From Poznań we headed north east towards Toruń. We’ve been pleasantly surprised at the quality of the roads in Poland, as we’d heard that they weren’t so good. There’s clearly a major road network upgrade in progress, though the downside of course is the charging of tolls on the new roads.
Toruń is a medieval town where the only parking for the van was a busy coach park by the river next to a bridge with lots of traffic noise, so we spent the night at a campsite 25 km away in Ciechocinek, and drove to Toruń first thing the next morning.
It’s a pretty place with lots of Gothic style buildings and a couple of large squares. One of the few Polish towns not to have sustained any damage in WWII, it has unsurprisingly been declared a UNESCO World Heritage site. It’s famous in Poland for its gingerbread, so we visited the museum shop and bought some samples. It’s quite a small town and so we’d seen all we wanted to see by lunchtime. After a quick bite to eat we went back to the van and drove north to Sopot.
Sandwiched between Gdynia to the north and Gdańsk to the south, Sopot is a pretty seaside town looking out over the Baltic Sea. Twinned with Southend-on-Sea – not far from our home in the UK – it’s a popular daytrip destination. We’ll be staying in Sopot for ten days or so, using it as a base to visit Gdansk and Gdynia on the train.
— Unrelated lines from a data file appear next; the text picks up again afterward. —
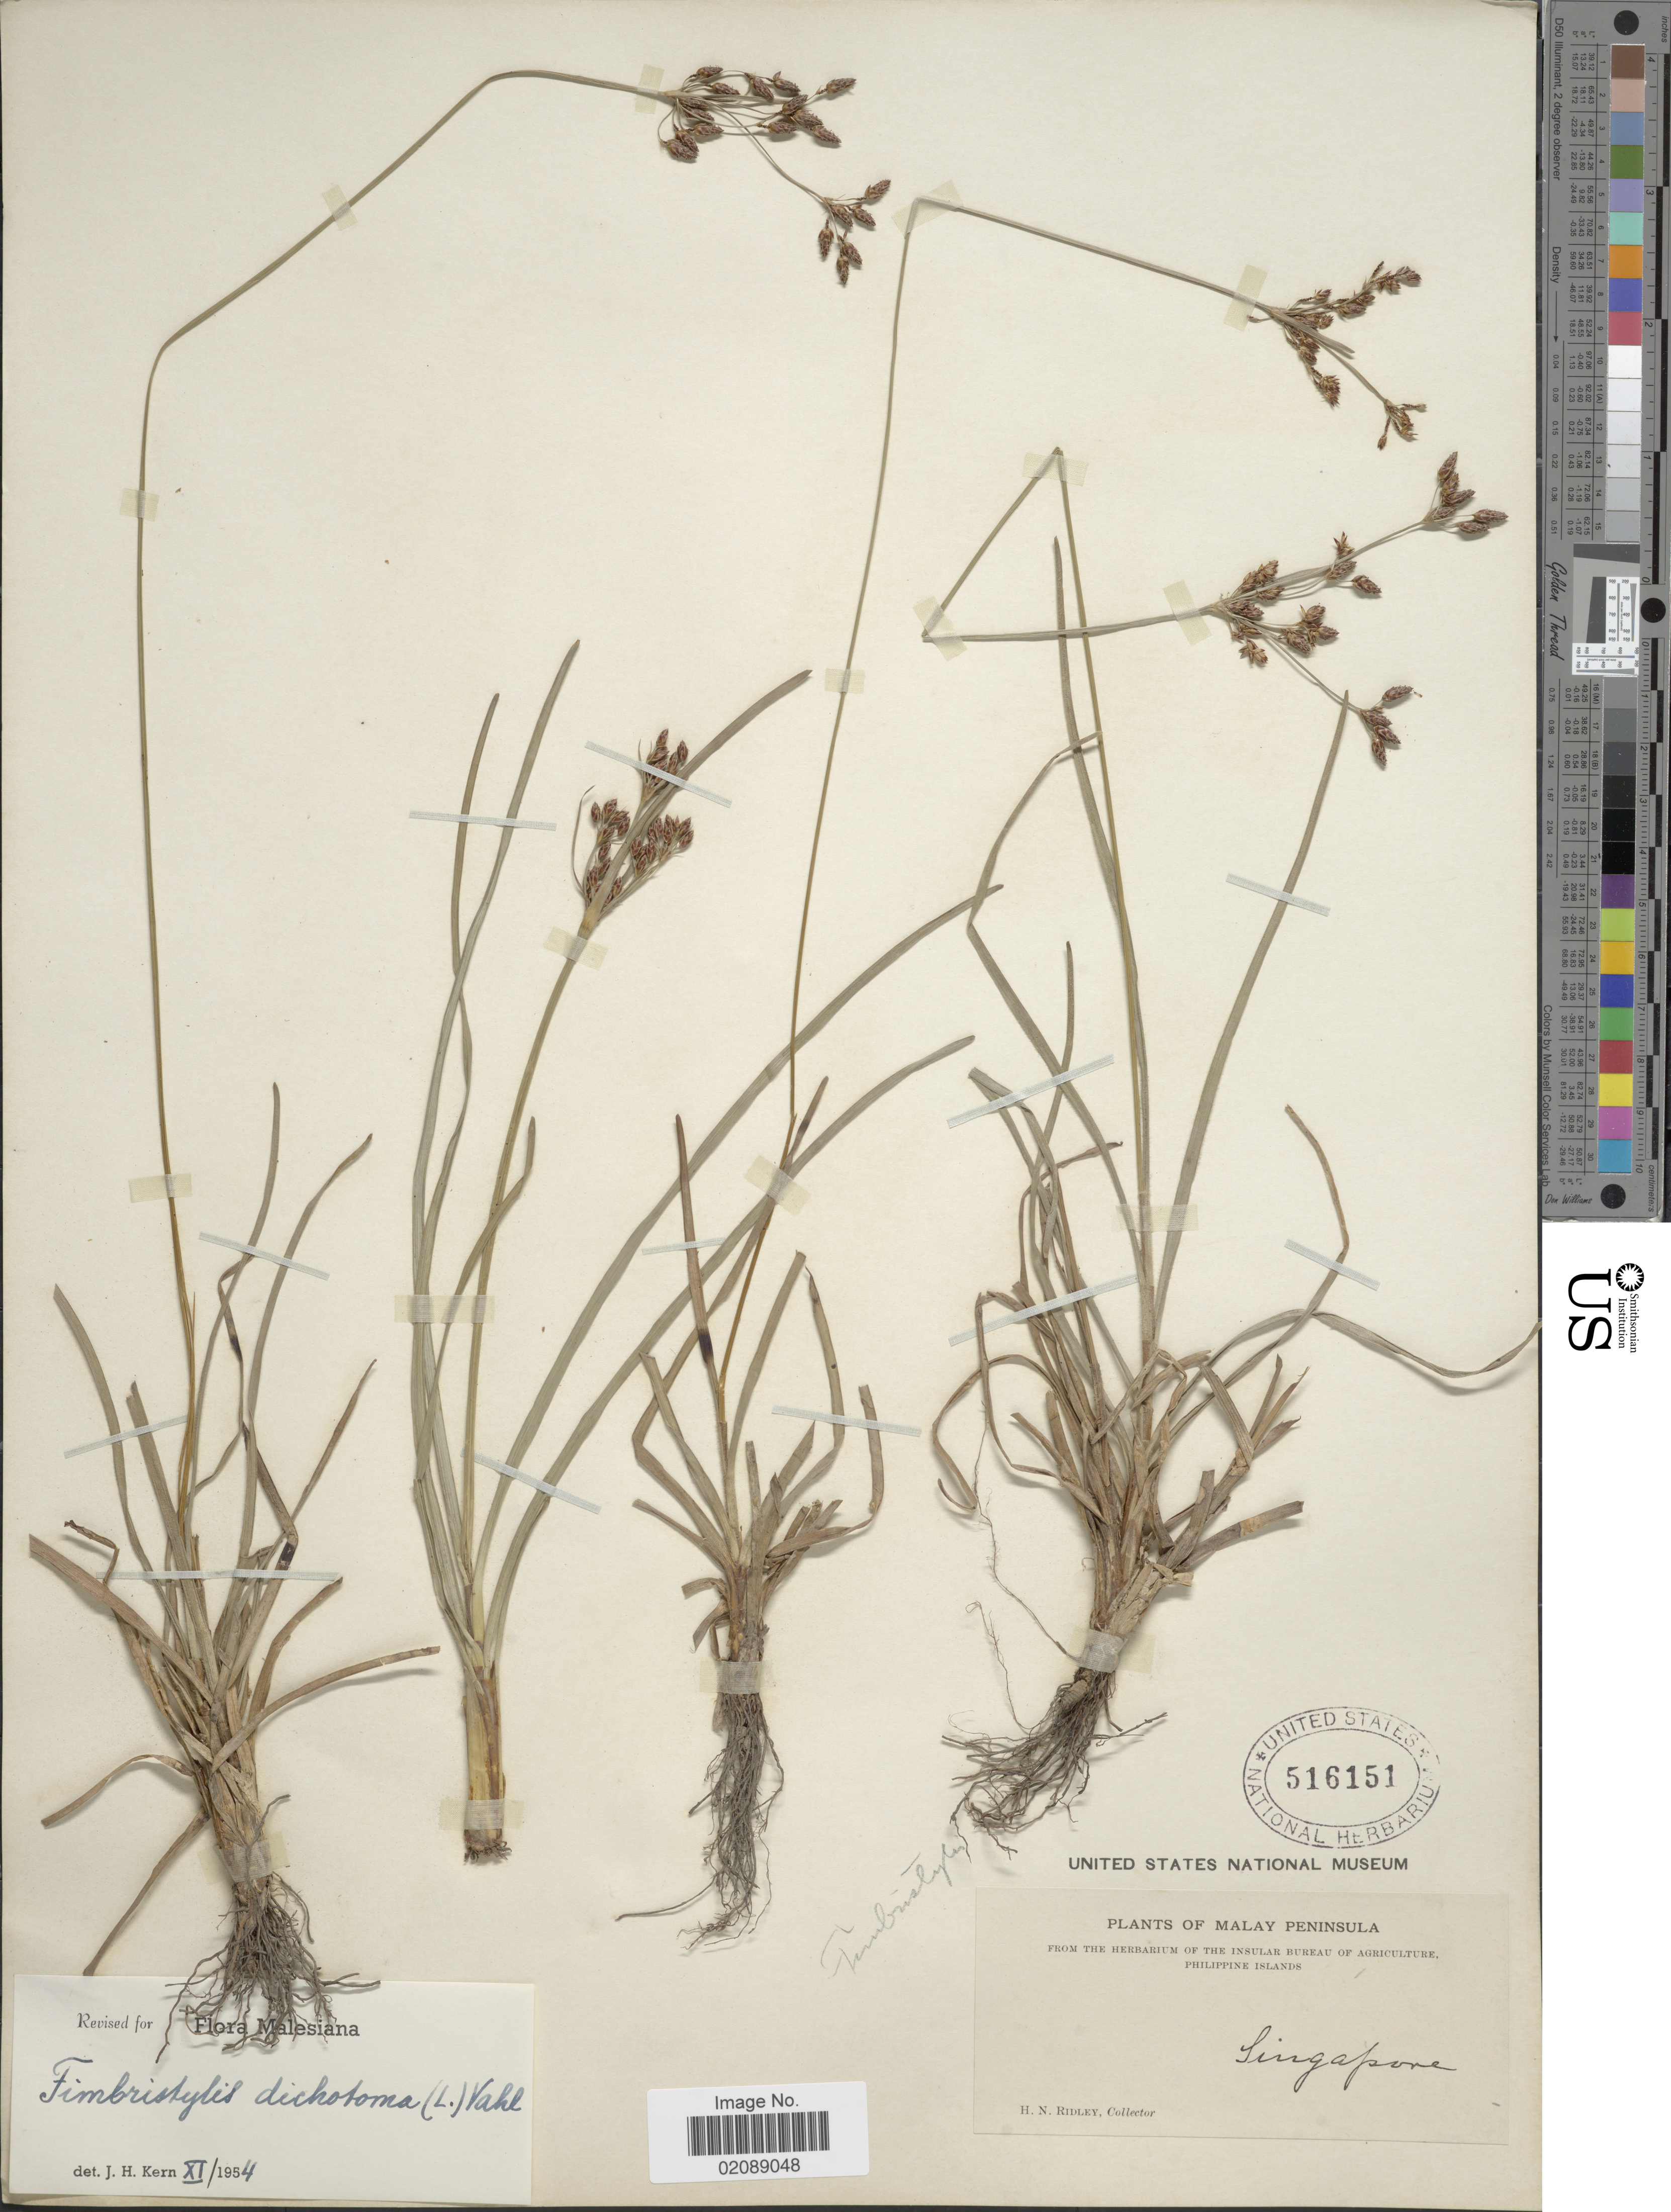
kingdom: Plantae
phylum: Tracheophyta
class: Liliopsida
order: Poales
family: Cyperaceae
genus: Fimbristylis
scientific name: Fimbristylis dichotoma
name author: (L.) Vahl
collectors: H. N. Ridley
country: Singapore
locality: Malay Peninsula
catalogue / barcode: US 516151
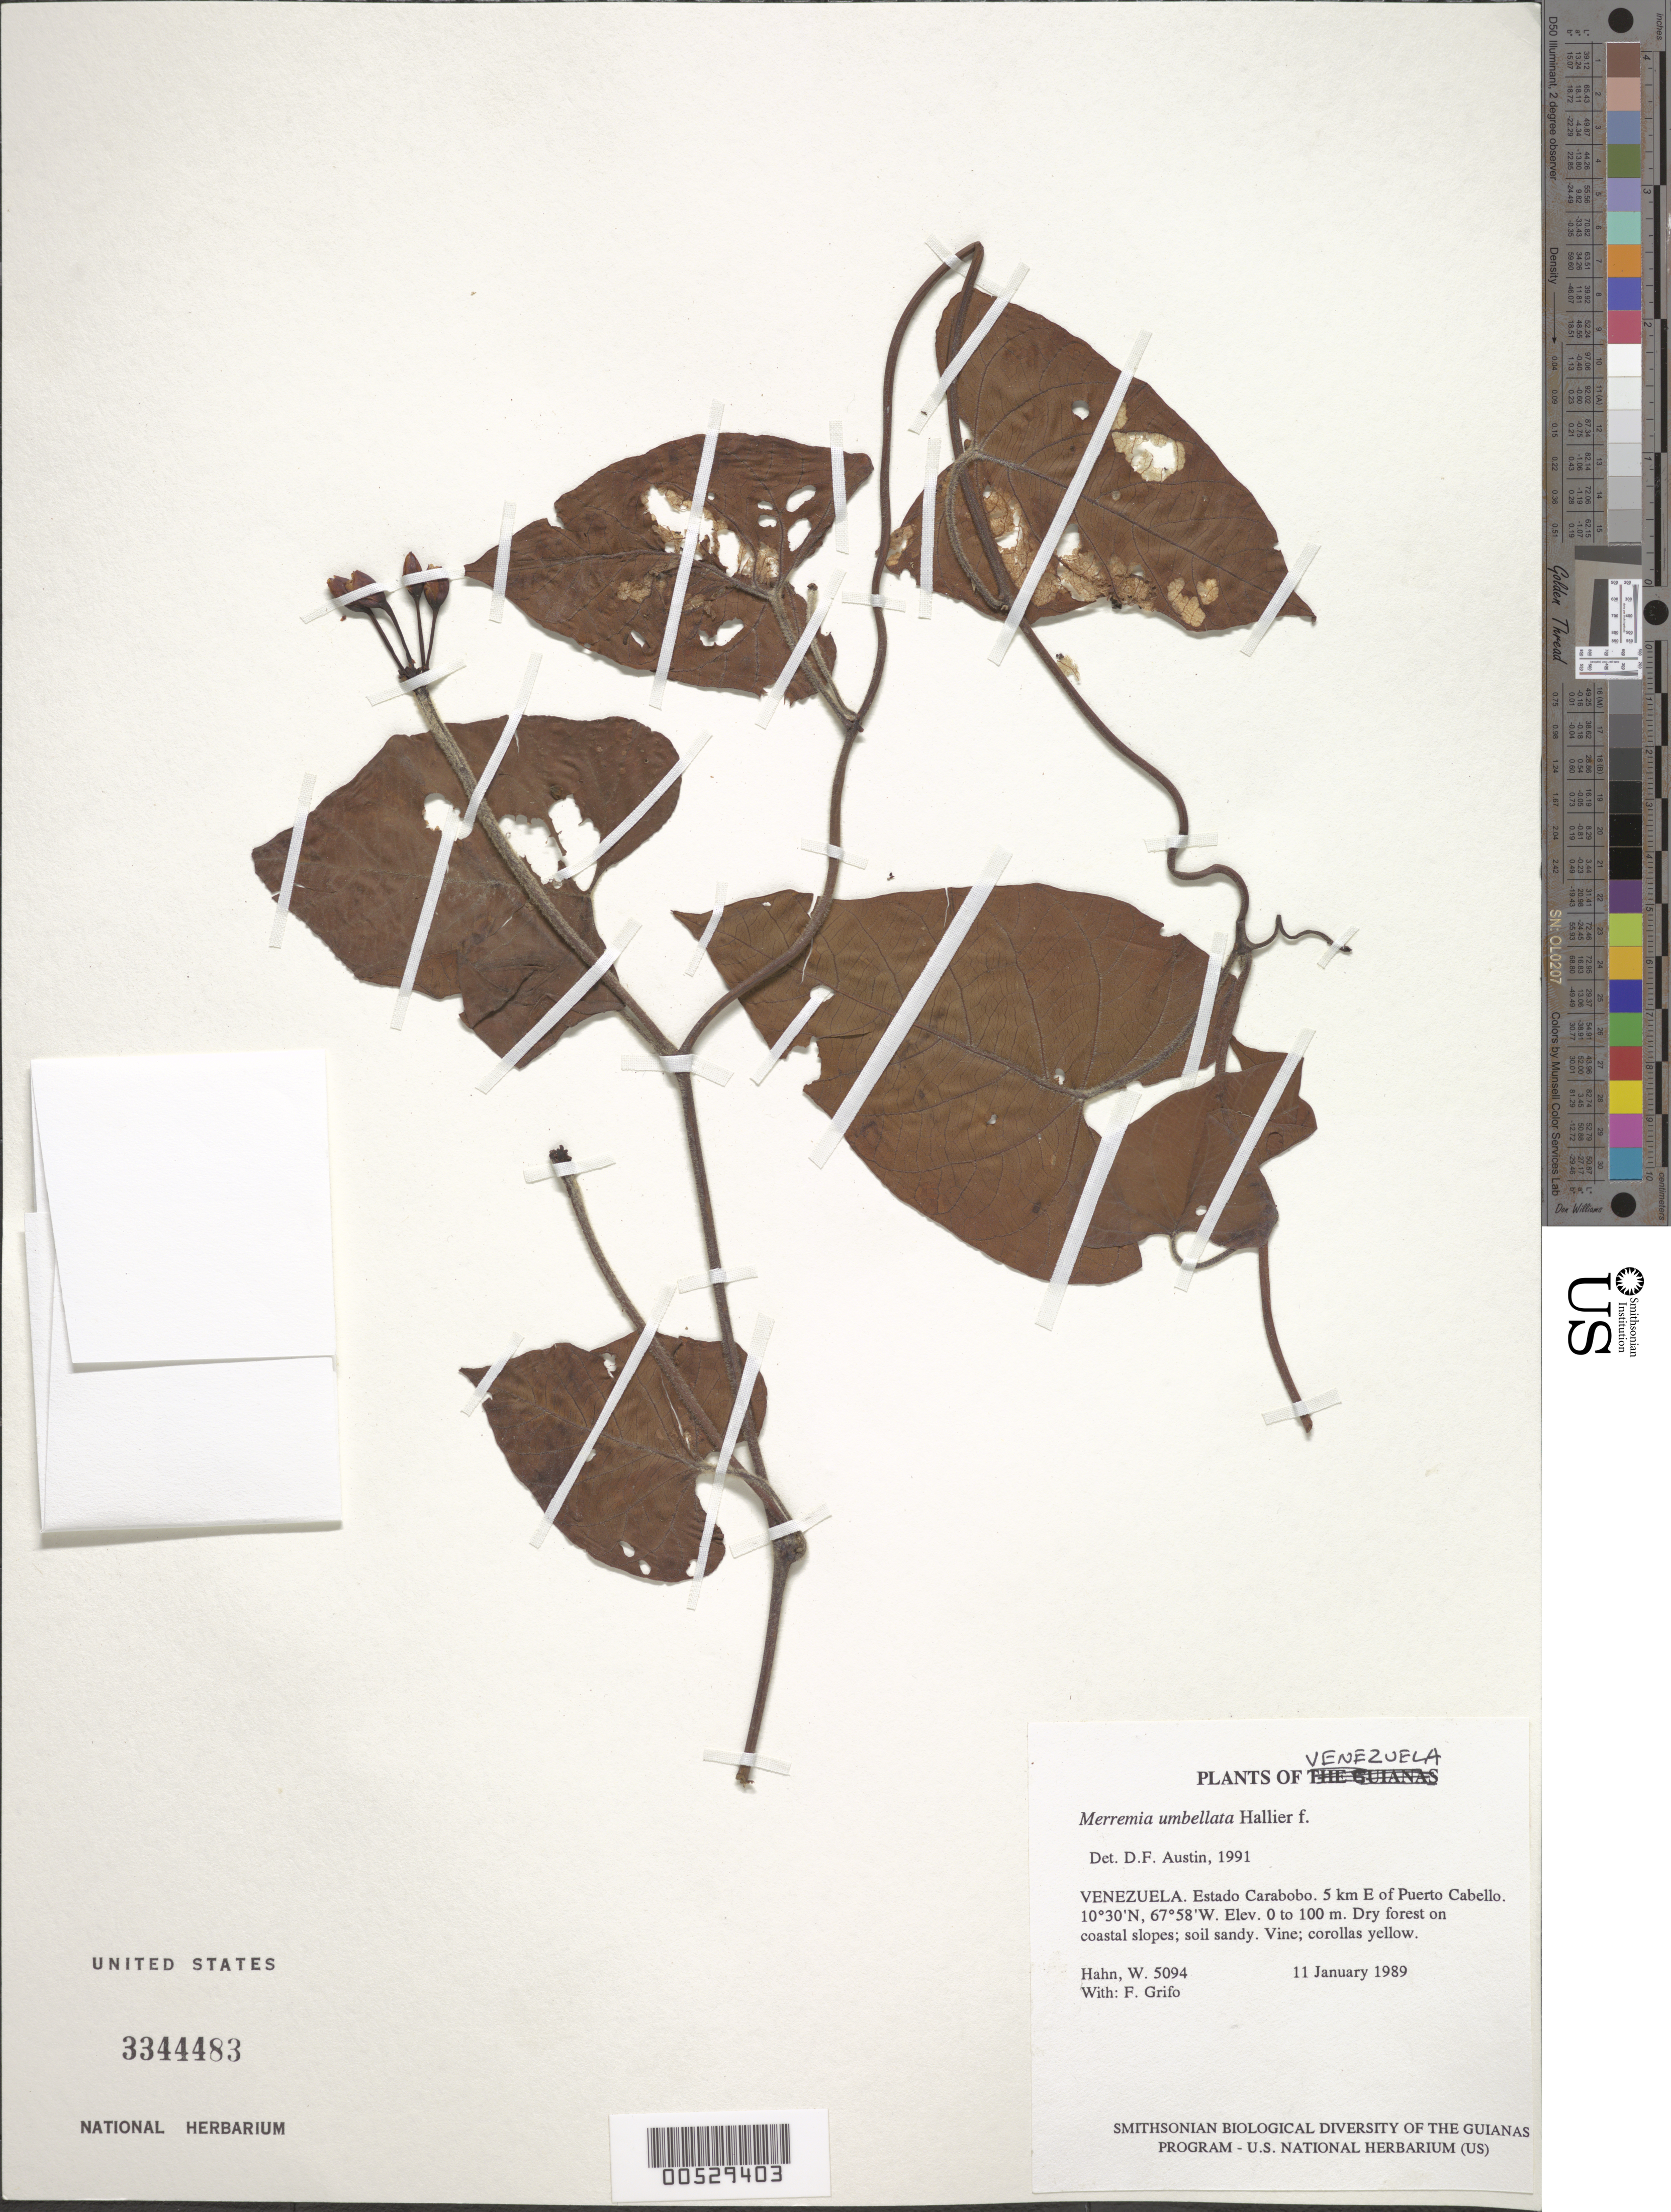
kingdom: Plantae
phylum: Tracheophyta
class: Magnoliopsida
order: Solanales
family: Convolvulaceae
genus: Camonea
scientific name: Camonea umbellata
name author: (L.) A. R. Simões & Staples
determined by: Strong, Mark T., (BOT), Smithsonian Institution - National Museum of Natural History (UNITED STATES)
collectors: W. J. Hahn & F. Grifo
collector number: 5094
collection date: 1989-01-11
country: Venezuela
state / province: Carabobo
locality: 5 km E of Puerto Cabello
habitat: Dry forest on coastal slopes; soil sandy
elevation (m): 0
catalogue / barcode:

The campsite we’re staying at is the only one in the area, about 20 minutes walk from the town centre, and has only recently thrown open its doors for the 2018 season. They’re still getting the site ready, so there are quite a few noisy workmen around which isn’t ideal, but they’re giving us a 20% discount to make up for it, and we’ll be out most days anyway, so it shouldn’t be a problem.
This morning we walked along the seafront in the sunshine to the pier, which they claim is the longest wooden pier in Europe. After walking to the end of the pier we wandered through the town. It’s a lovely place, very clean with little litter or graffiti, unlike its twin over in England.